L'unione fa la forza
Tenere dunque presente che tutti questi tipi di forza sono collegati e ciascuno di loro è importante allo stesso modo ci aiuterà a sviluppare la nostra forza personale sia a livello fisico che interiore. Senza forza fisica dovrei dipendere dagli altri, come ci insegna Stewart Gilchrist, senza forza mentale non sarei in grado di scegliere, senza forza morale non potrei contribuire al benessere della mia comunità e senza quella spirituale mi sentirei una banderuola al vento. Ciascuno di questi aspetti contribuisce al rafforzamento degli altri se iniziamo ad ascoltarli nella loro dimensione armonica e di unità. Come un loto ha mille petali così una parola ha mille sfumature.
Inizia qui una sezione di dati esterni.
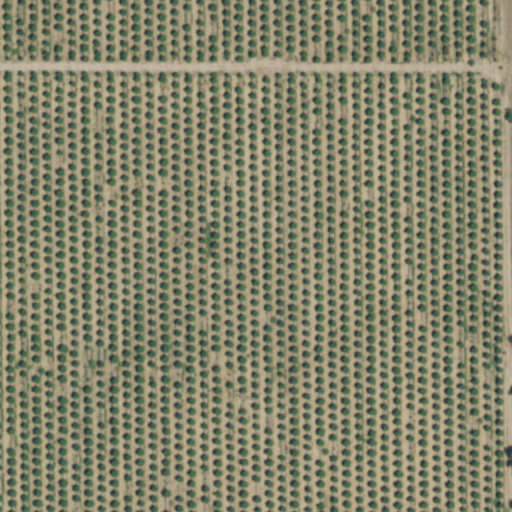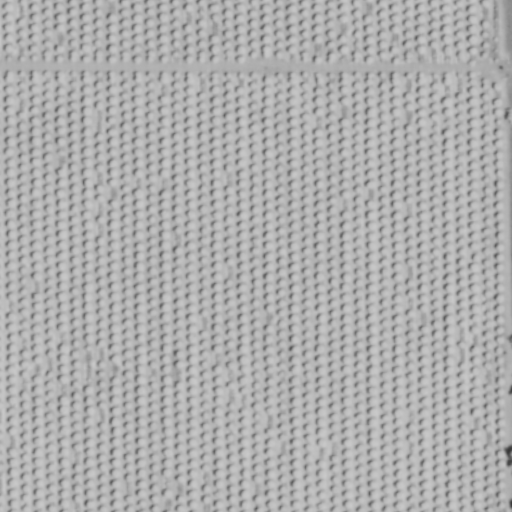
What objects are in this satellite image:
crop: (256, 255)
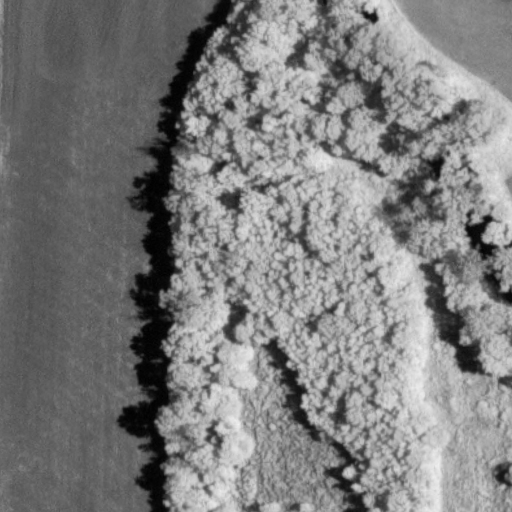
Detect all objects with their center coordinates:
river: (431, 125)
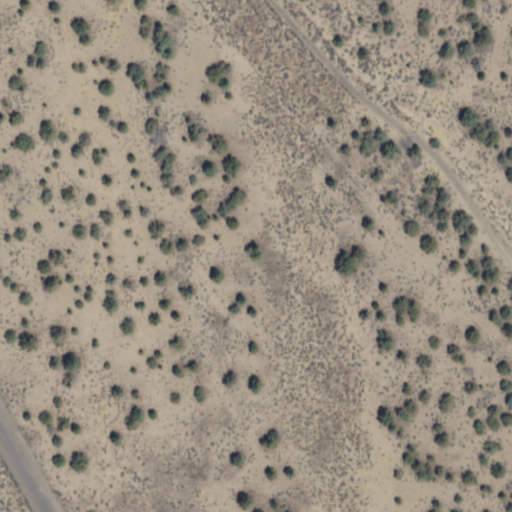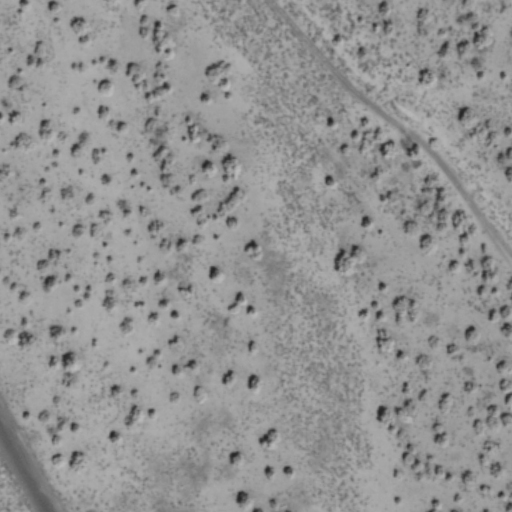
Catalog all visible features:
road: (398, 119)
road: (20, 475)
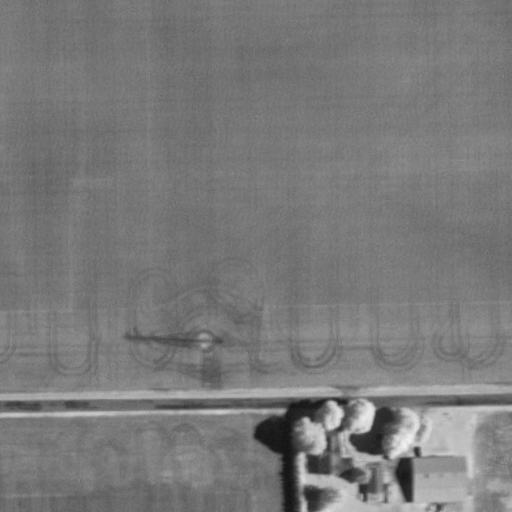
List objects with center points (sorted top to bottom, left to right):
power tower: (211, 337)
road: (256, 408)
building: (330, 455)
building: (438, 479)
building: (373, 484)
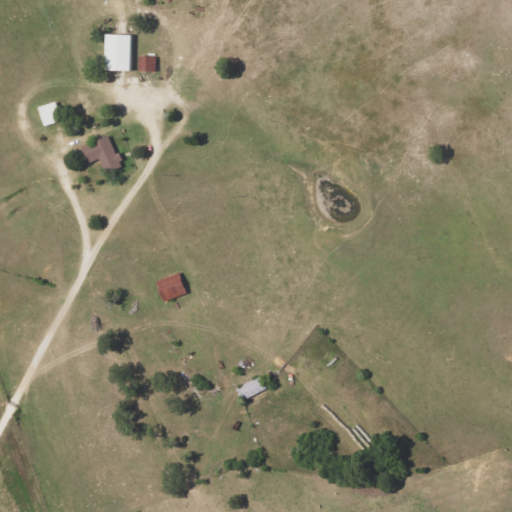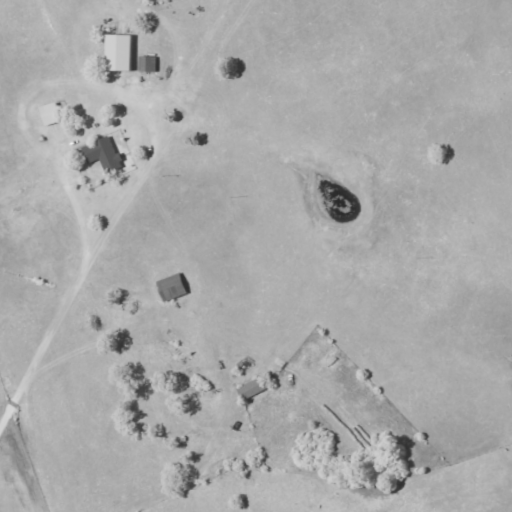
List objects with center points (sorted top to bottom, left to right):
building: (116, 53)
building: (145, 64)
building: (47, 114)
building: (101, 154)
road: (49, 246)
building: (169, 288)
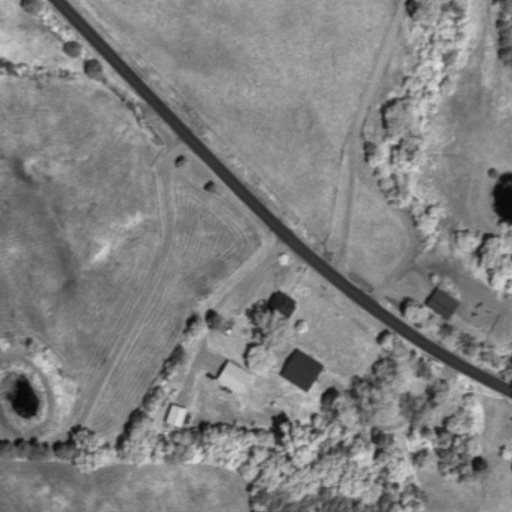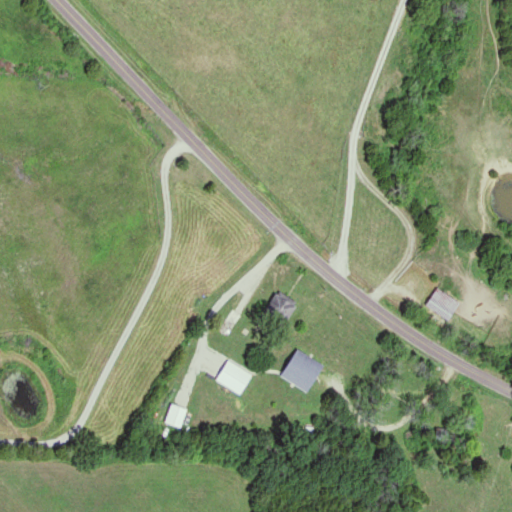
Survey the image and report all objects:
road: (267, 217)
building: (230, 318)
road: (130, 321)
building: (297, 369)
building: (230, 376)
building: (511, 434)
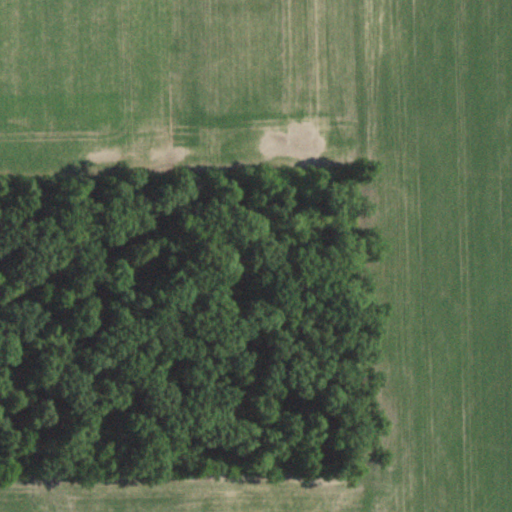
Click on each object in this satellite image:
crop: (172, 86)
crop: (431, 252)
crop: (175, 494)
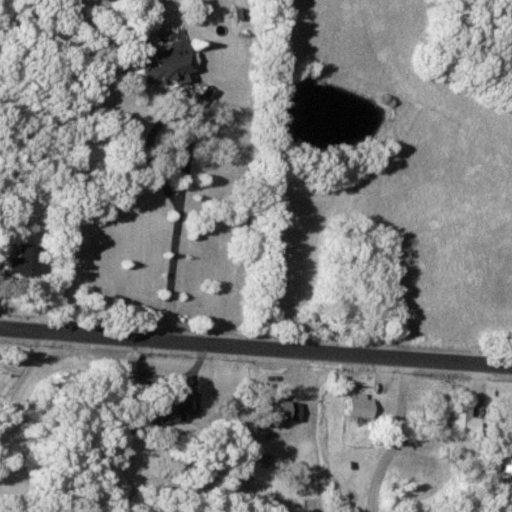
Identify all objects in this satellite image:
building: (157, 64)
building: (25, 261)
road: (255, 348)
building: (354, 406)
building: (162, 409)
building: (290, 410)
building: (270, 412)
building: (456, 418)
building: (504, 466)
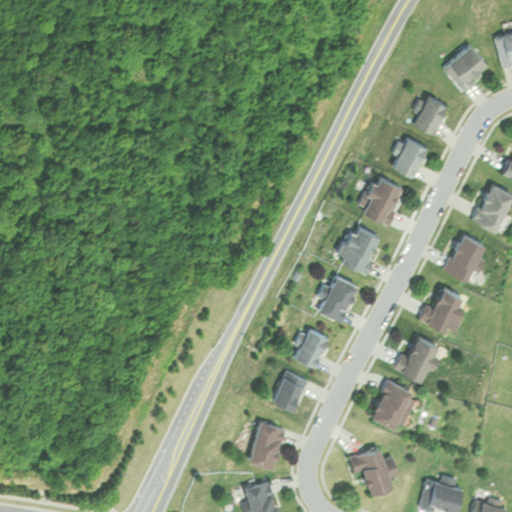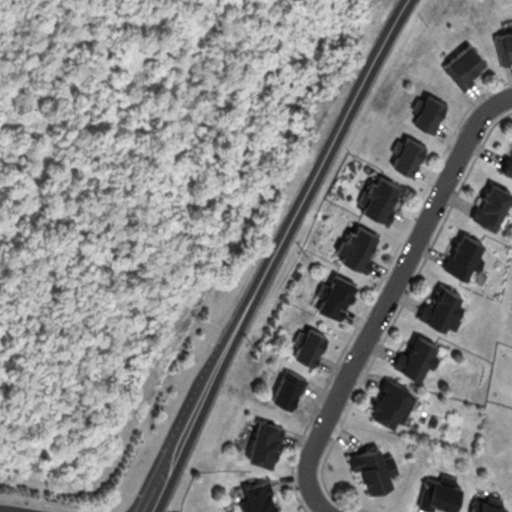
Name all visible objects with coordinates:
building: (504, 44)
building: (463, 64)
building: (427, 111)
building: (407, 154)
building: (507, 162)
building: (379, 197)
building: (489, 202)
building: (356, 243)
building: (462, 253)
road: (274, 254)
building: (334, 294)
road: (388, 296)
building: (441, 304)
building: (309, 346)
building: (414, 353)
building: (287, 389)
building: (390, 401)
building: (264, 442)
building: (370, 465)
building: (440, 494)
building: (258, 497)
building: (486, 505)
road: (11, 510)
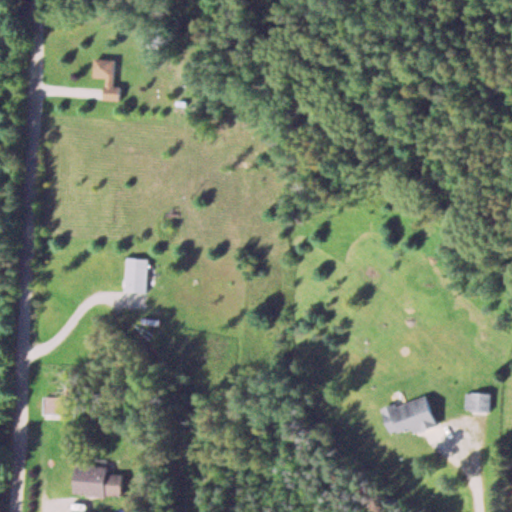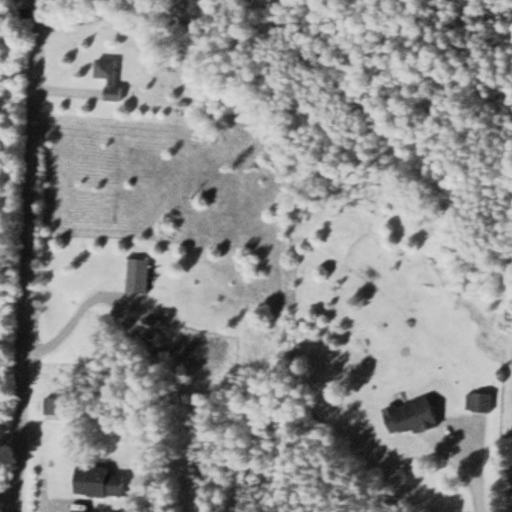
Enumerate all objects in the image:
building: (111, 76)
road: (30, 256)
building: (137, 274)
building: (478, 401)
building: (55, 404)
building: (413, 415)
building: (99, 480)
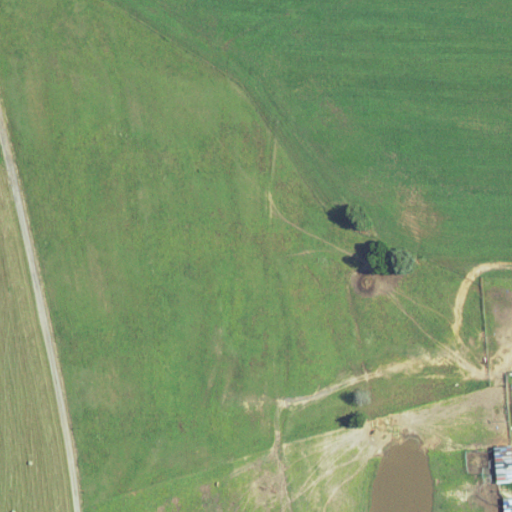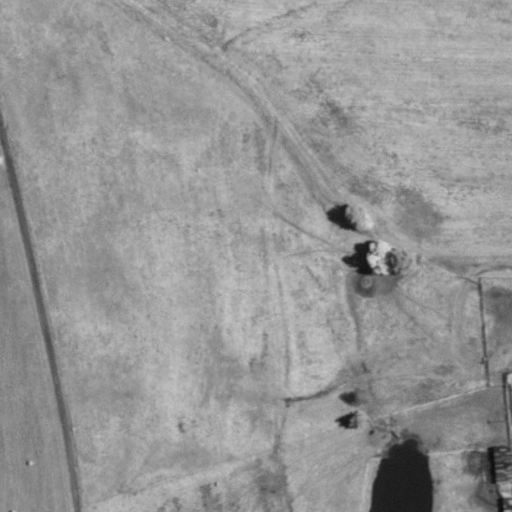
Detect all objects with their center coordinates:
road: (42, 319)
building: (503, 464)
building: (507, 504)
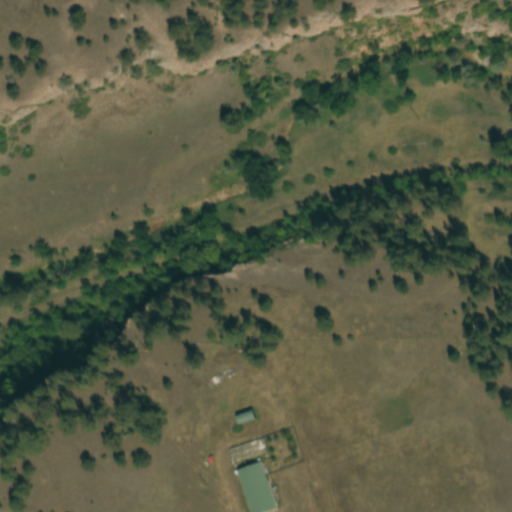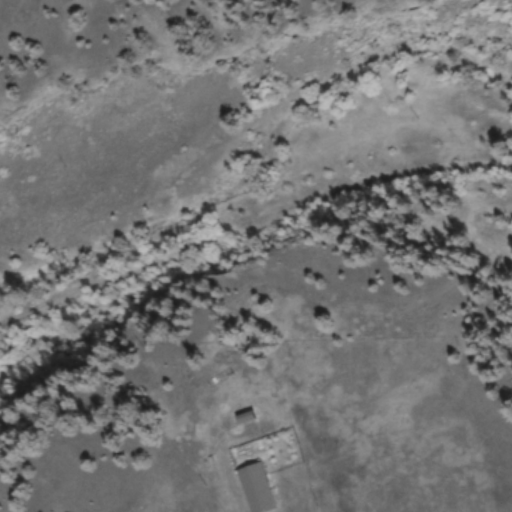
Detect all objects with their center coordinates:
building: (257, 490)
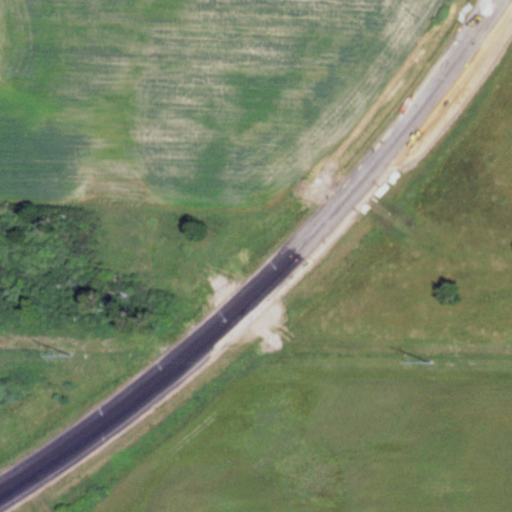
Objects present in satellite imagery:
road: (276, 274)
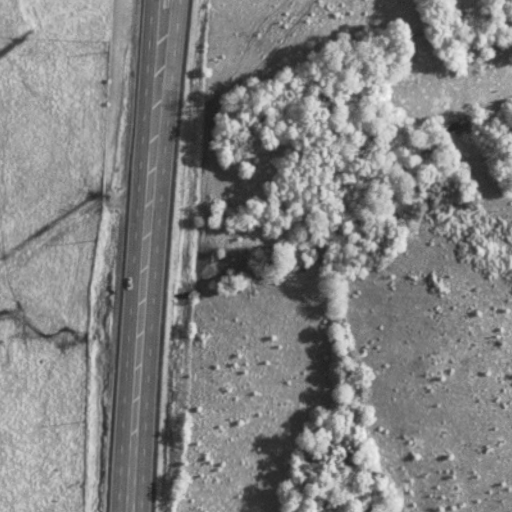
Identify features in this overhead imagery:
road: (151, 60)
road: (158, 60)
road: (136, 316)
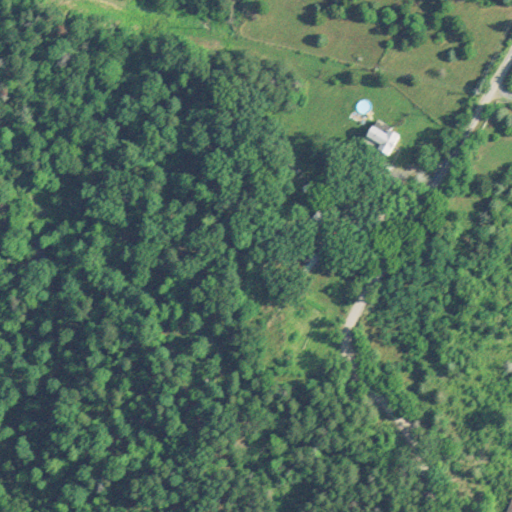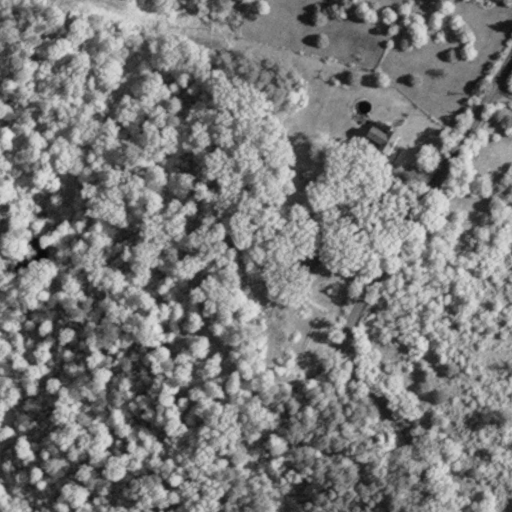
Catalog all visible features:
building: (379, 139)
road: (407, 271)
building: (509, 505)
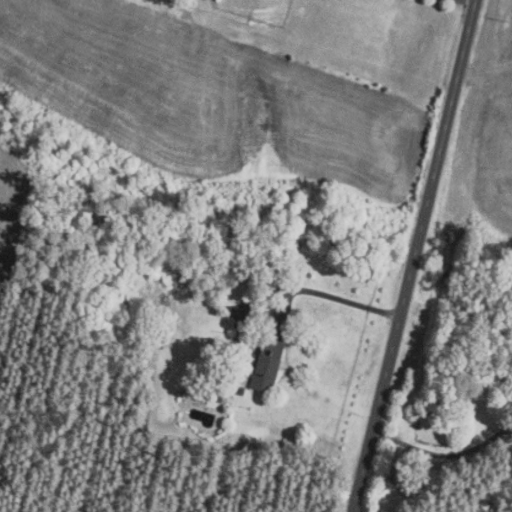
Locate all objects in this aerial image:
road: (470, 2)
road: (416, 256)
road: (337, 297)
building: (265, 365)
building: (266, 365)
building: (241, 391)
building: (216, 394)
building: (212, 396)
road: (445, 454)
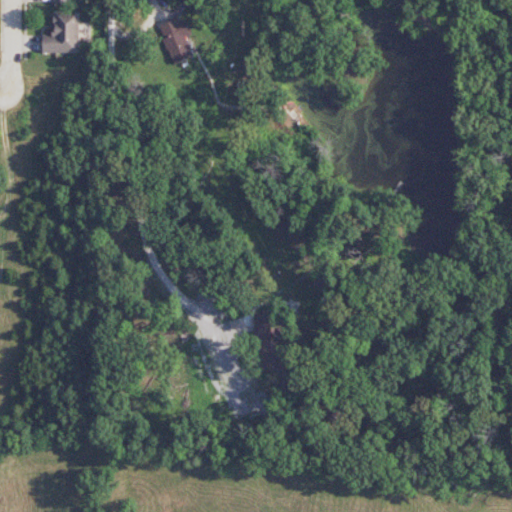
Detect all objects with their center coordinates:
building: (61, 1)
building: (63, 33)
building: (176, 39)
road: (136, 200)
road: (20, 213)
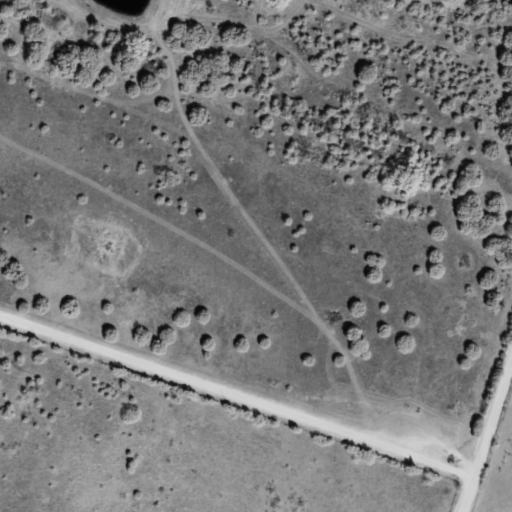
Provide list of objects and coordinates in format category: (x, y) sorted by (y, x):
road: (245, 405)
road: (498, 466)
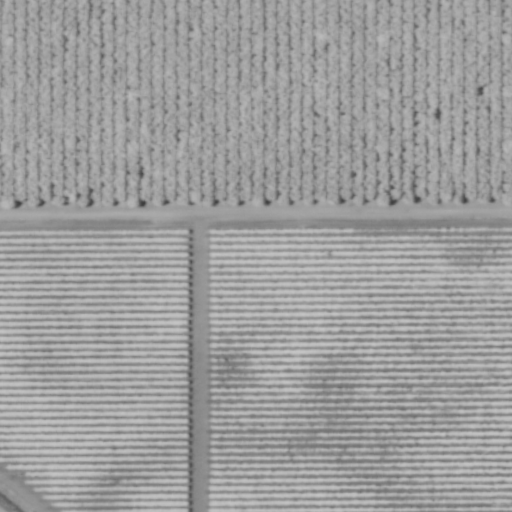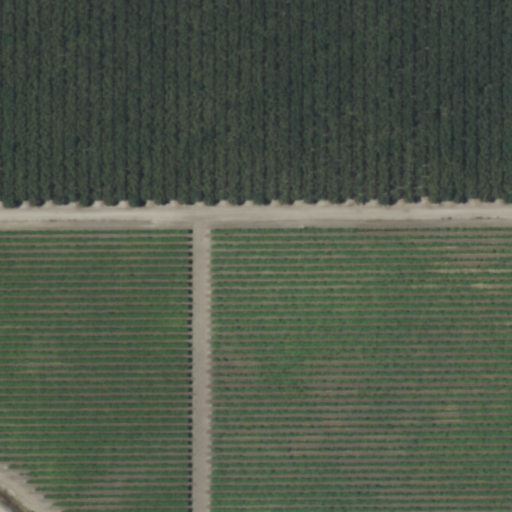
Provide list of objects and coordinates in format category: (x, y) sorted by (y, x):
crop: (256, 256)
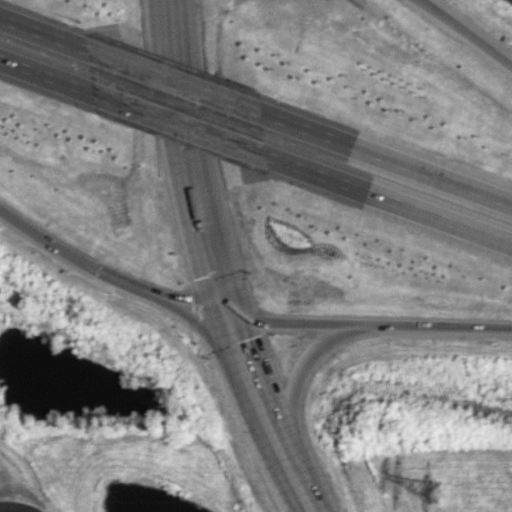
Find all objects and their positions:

Dobbiamo imparare a coglierle tutte e a tenerle insieme se vogliamo risuonare all'unisono.
Note
1 I bandha (sigillo, legame) sono contrazioni muscolari che si eseguono a livello pelvico (mula bandha), diaframmatico (uddiyana bandha) e della gola (jalandhara bandha) durante l’esecuzione degli asana per bruciare tossine e migliorare la circolazione sanguigna e linfatica.
2 Shala (sanscrito, “casa”), termine usato in tutto il mondo per indicare il luogo in cui si pratica yoga.
3 Patanjali, Yoga Sutra, cit. cap. II, aforisma 33.